Work required
Reproduce each record exactly, leaving out no line.

Source material
======

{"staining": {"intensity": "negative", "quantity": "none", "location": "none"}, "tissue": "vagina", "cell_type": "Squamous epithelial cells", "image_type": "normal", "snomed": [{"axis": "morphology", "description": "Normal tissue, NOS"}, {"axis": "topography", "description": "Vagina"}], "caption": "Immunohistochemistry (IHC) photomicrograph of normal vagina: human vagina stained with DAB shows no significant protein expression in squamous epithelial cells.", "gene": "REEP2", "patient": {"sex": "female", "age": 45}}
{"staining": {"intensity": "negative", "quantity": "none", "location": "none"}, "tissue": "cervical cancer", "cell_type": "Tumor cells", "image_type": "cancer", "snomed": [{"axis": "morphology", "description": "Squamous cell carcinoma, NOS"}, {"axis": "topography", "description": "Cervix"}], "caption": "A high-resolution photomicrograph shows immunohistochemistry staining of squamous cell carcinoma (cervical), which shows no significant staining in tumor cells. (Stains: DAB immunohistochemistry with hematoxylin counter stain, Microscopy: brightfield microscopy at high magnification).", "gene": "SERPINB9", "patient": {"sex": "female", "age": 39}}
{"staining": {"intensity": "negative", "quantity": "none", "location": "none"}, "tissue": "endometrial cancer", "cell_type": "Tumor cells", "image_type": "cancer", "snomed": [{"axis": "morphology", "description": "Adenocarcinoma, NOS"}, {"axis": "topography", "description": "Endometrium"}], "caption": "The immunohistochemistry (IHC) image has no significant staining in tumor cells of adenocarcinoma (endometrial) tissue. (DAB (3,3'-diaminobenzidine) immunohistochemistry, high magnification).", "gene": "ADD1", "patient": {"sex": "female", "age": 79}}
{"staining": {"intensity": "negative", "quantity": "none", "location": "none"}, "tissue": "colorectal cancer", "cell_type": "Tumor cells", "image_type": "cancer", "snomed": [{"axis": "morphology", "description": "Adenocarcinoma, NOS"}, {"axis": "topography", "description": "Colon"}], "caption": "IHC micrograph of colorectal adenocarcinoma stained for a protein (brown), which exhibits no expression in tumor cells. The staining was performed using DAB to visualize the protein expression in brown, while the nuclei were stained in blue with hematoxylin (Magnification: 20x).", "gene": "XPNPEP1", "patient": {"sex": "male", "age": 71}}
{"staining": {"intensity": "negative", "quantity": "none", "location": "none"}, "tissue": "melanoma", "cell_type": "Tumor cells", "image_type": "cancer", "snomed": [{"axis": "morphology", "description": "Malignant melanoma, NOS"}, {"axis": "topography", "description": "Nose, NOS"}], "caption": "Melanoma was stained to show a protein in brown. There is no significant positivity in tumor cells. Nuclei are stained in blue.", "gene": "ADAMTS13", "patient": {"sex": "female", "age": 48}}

======

Response to this task
{"staining": {"intensity": "negative", "quantity": "none", "location": "none"}, "tissue": "vagina", "cell_type": "Squamous epithelial cells", "image_type": "normal", "snomed": [{"axis": "morphology", "description": "Normal tissue, NOS"}, {"axis": "topography", "description": "Vagina"}], "caption": "Immunohistochemistry (IHC) photomicrograph of normal vagina: human vagina stained with DAB shows no significant protein expression in squamous epithelial cells.", "gene": "REEP2", "patient": {"sex": "female", "age": 45}}
{"staining": {"intensity": "negative", "quantity": "none", "location": "none"}, "tissue": "cervical cancer", "cell_type": "Tumor cells", "image_type": "cancer", "snomed": [{"axis": "morphology", "description": "Squamous cell carcinoma, NOS"}, {"axis": "topography", "description": "Cervix"}], "caption": "A high-resolution photomicrograph shows immunohistochemistry staining of squamous cell carcinoma (cervical), which shows no significant staining in tumor cells. (Stains: DAB immunohistochemistry with hematoxylin counter stain, Microscopy: brightfield microscopy at high magnification).", "gene": "SERPINB9", "patient": {"sex": "female", "age": 39}}
{"staining": {"intensity": "negative", "quantity": "none", "location": "none"}, "tissue": "endometrial cancer", "cell_type": "Tumor cells", "image_type": "cancer", "snomed": [{"axis": "morphology", "description": "Adenocarcinoma, NOS"}, {"axis": "topography", "description": "Endometrium"}], "caption": "The immunohistochemistry (IHC) image has no significant staining in tumor cells of adenocarcinoma (endometrial) tissue. (DAB (3,3'-diaminobenzidine) immunohistochemistry, high magnification).", "gene": "ADD1", "patient": {"sex": "female", "age": 79}}
{"staining": {"intensity": "negative", "quantity": "none", "location": "none"}, "tissue": "colorectal cancer", "cell_type": "Tumor cells", "image_type": "cancer", "snomed": [{"axis": "morphology", "description": "Adenocarcinoma, NOS"}, {"axis": "topography", "description": "Colon"}], "caption": "IHC micrograph of colorectal adenocarcinoma stained for a protein (brown), which exhibits no expression in tumor cells. The staining was performed using DAB to visualize the protein expression in brown, while the nuclei were stained in blue with hematoxylin (Magnification: 20x).", "gene": "XPNPEP1", "patient": {"sex": "male", "age": 71}}
{"staining": {"intensity": "negative", "quantity": "none", "location": "none"}, "tissue": "melanoma", "cell_type": "Tumor cells", "image_type": "cancer", "snomed": [{"axis": "morphology", "description": "Malignant melanoma, NOS"}, {"axis": "topography", "description": "Nose, NOS"}], "caption": "Melanoma was stained to show a protein in brown. There is no significant positivity in tumor cells. Nuclei are stained in blue.", "gene": "ADAMTS13", "patient": {"sex": "female", "age": 48}}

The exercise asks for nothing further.